▸ What the task asks
The expected output is the data below, character for character, without its pictures.

▸ Records from a collection
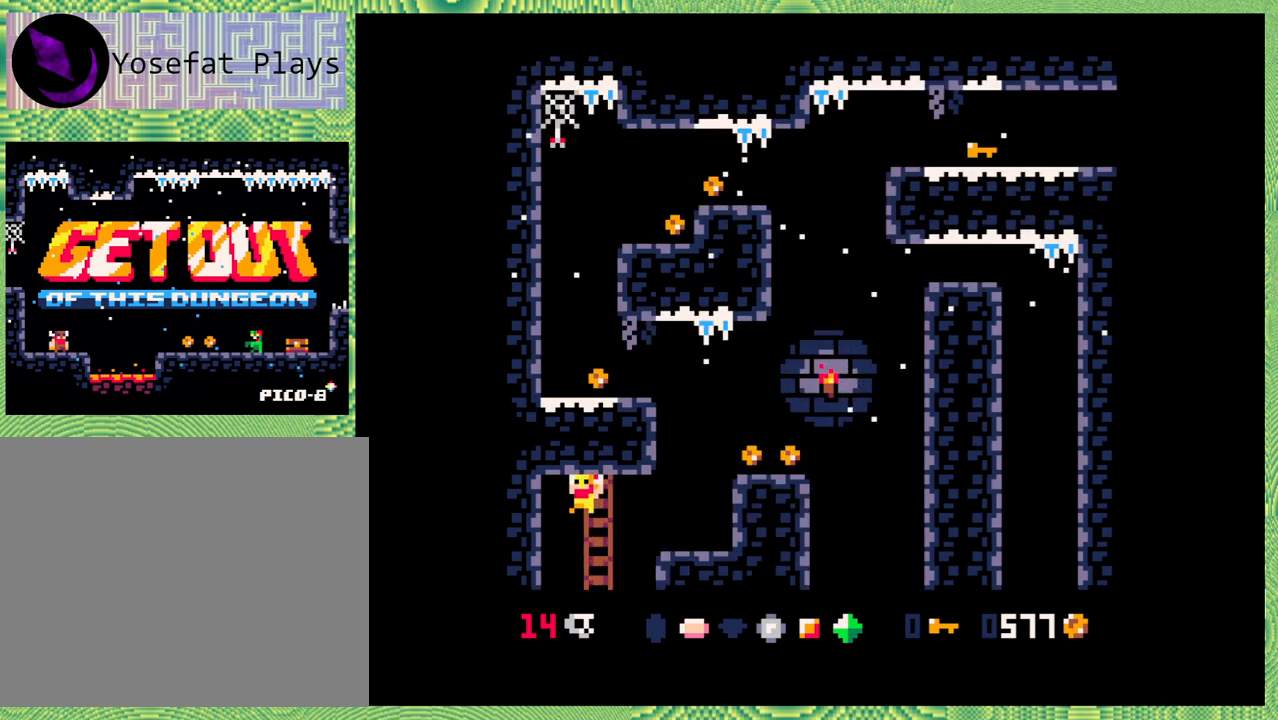
{"buttons": ["DPAD_RIGHT"], "left_stick": "center", "events": [[117, "DPAD_RIGHT", "down"], [233, "B", "down"], [417, "B", "up"]]}
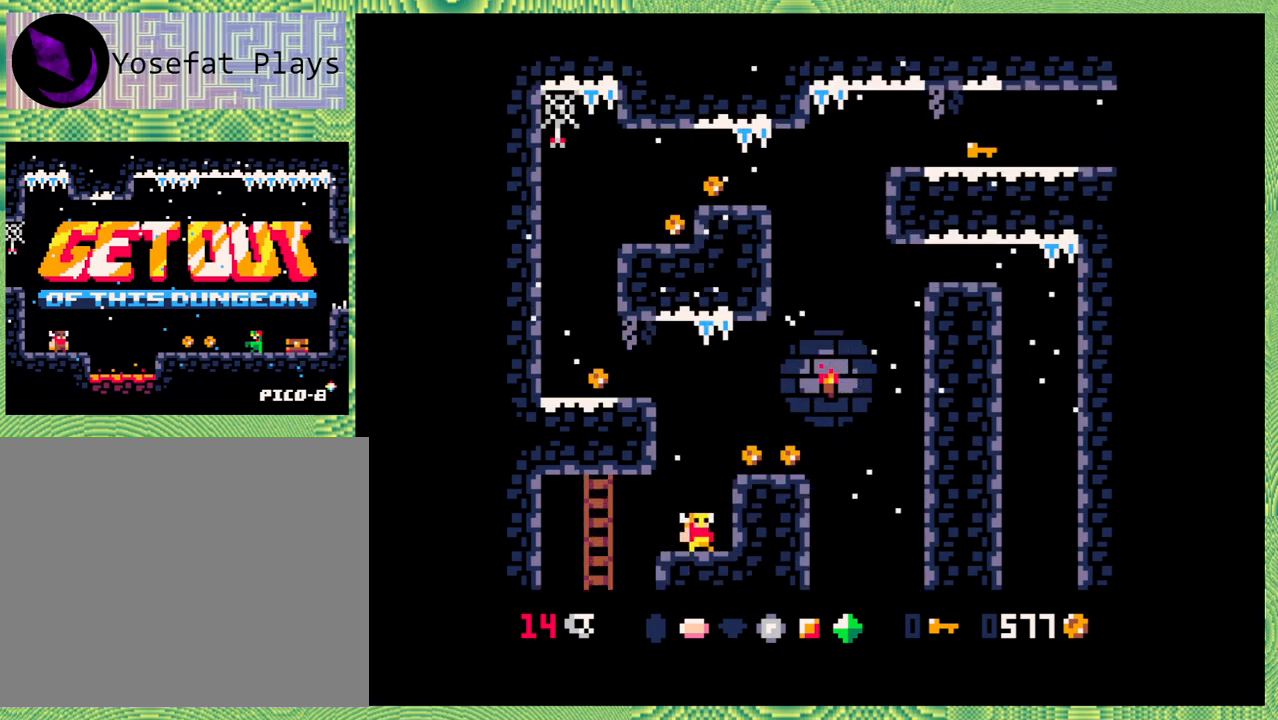
{"buttons": ["DPAD_RIGHT"], "left_stick": "center", "events": [[233, "DPAD_RIGHT", "up"], [300, "B", "down"], [400, "DPAD_RIGHT", "down"], [500, "B", "up"]]}
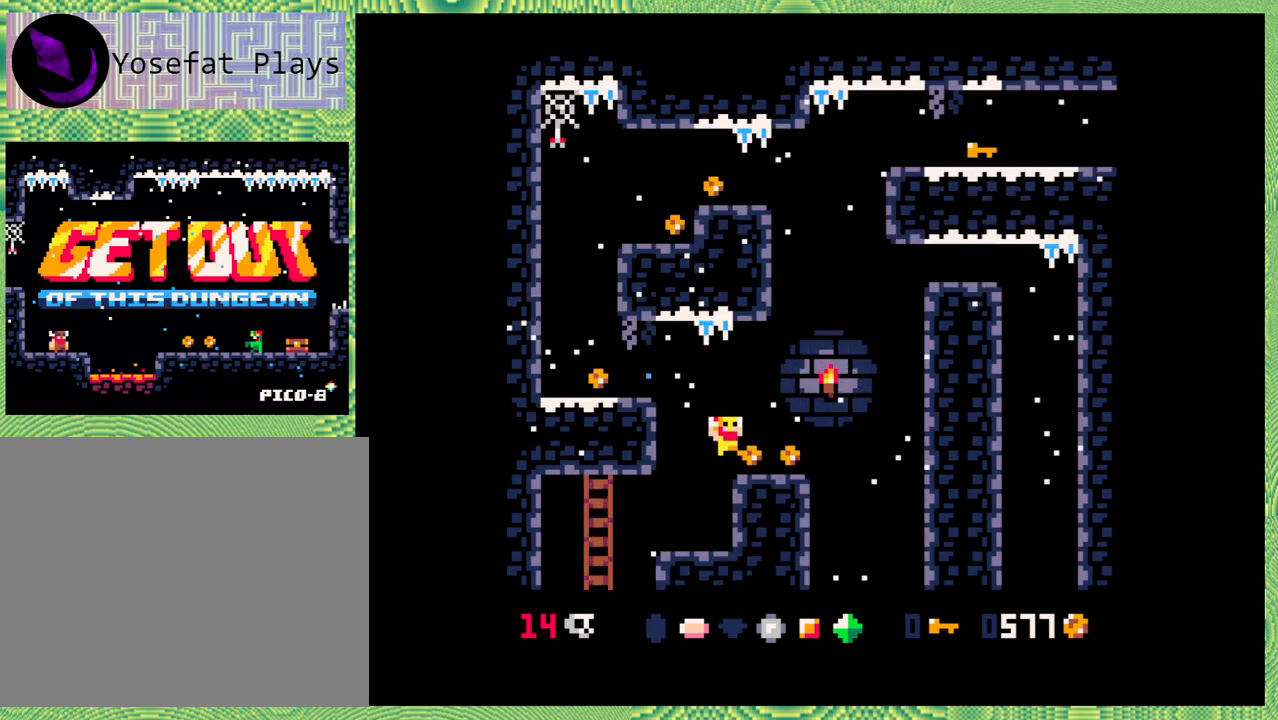
{"buttons": [], "left_stick": "center", "events": [[167, "DPAD_RIGHT", "up"]]}
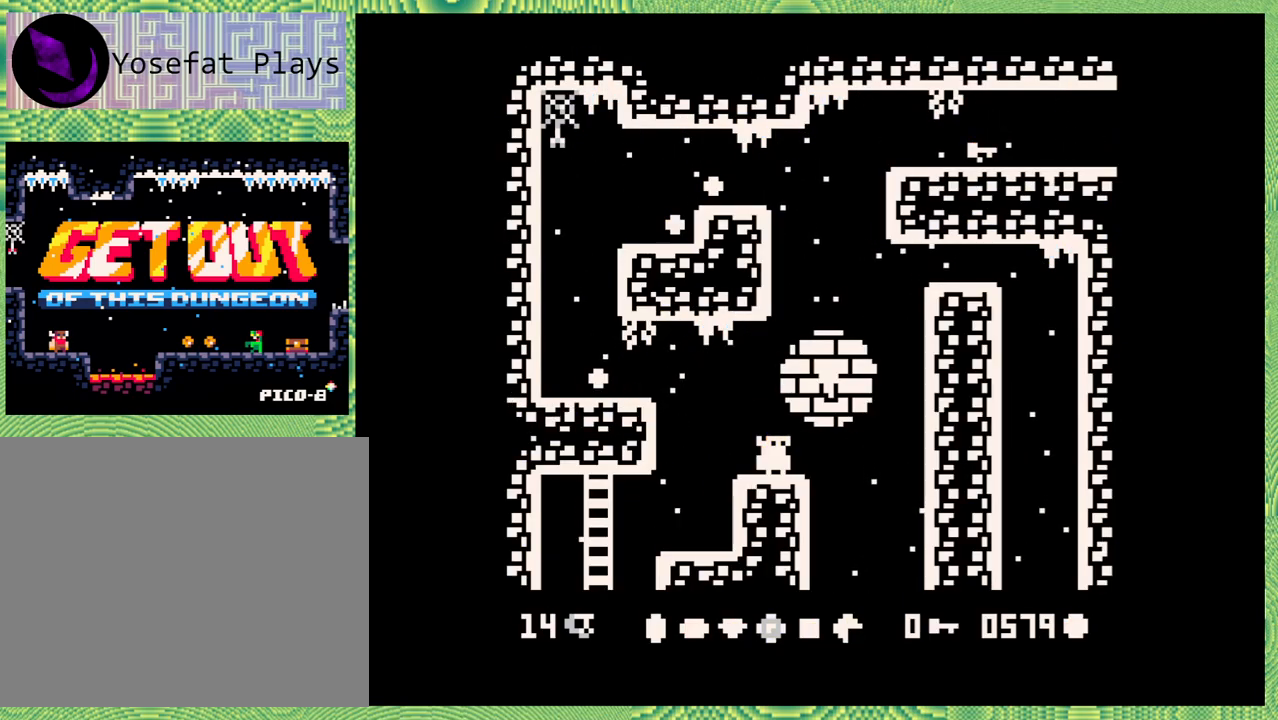
{"buttons": ["DPAD_LEFT"], "left_stick": "center", "events": [[167, "DPAD_LEFT", "down"], [283, "B", "down"], [367, "B", "up"]]}
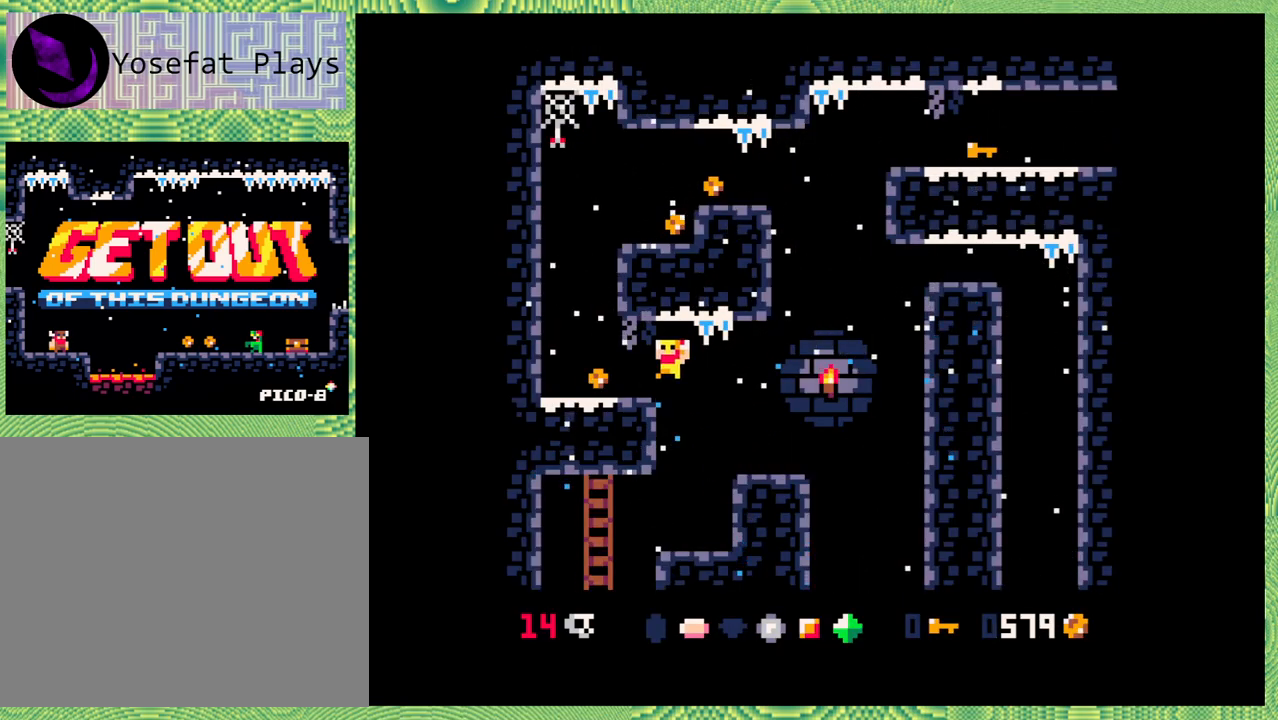
{"buttons": [], "left_stick": "center", "events": [[67, "B", "down"], [250, "B", "up"], [367, "DPAD_LEFT", "up"]]}
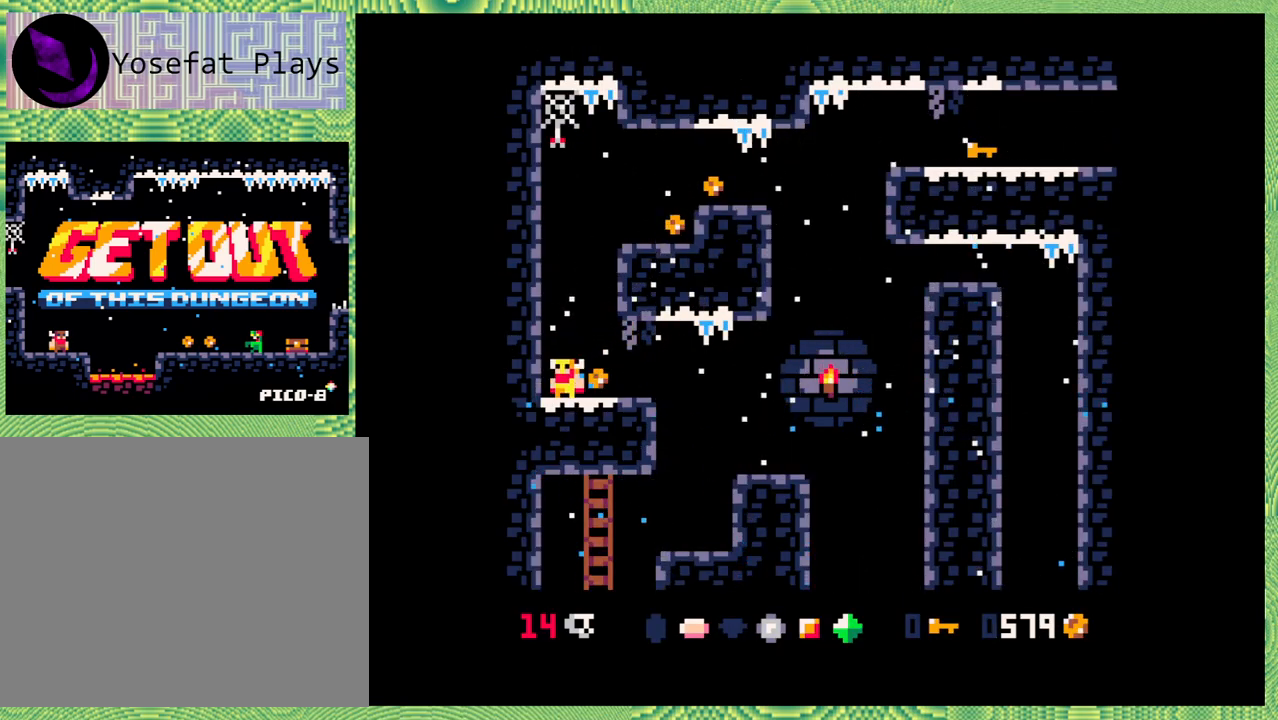
{"buttons": ["DPAD_RIGHT"], "left_stick": "center", "events": [[467, "DPAD_RIGHT", "down"]]}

▸ Exercise response
{"buttons": ["DPAD_RIGHT"], "left_stick": "center", "events": [[117, "DPAD_RIGHT", "down"], [233, "B", "down"], [417, "B", "up"]]}
{"buttons": ["DPAD_RIGHT"], "left_stick": "center", "events": [[233, "DPAD_RIGHT", "up"], [300, "B", "down"], [400, "DPAD_RIGHT", "down"], [500, "B", "up"]]}
{"buttons": [], "left_stick": "center", "events": [[167, "DPAD_RIGHT", "up"]]}
{"buttons": ["DPAD_LEFT"], "left_stick": "center", "events": [[167, "DPAD_LEFT", "down"], [283, "B", "down"], [367, "B", "up"]]}
{"buttons": [], "left_stick": "center", "events": [[67, "B", "down"], [250, "B", "up"], [367, "DPAD_LEFT", "up"]]}
{"buttons": ["DPAD_RIGHT"], "left_stick": "center", "events": [[467, "DPAD_RIGHT", "down"]]}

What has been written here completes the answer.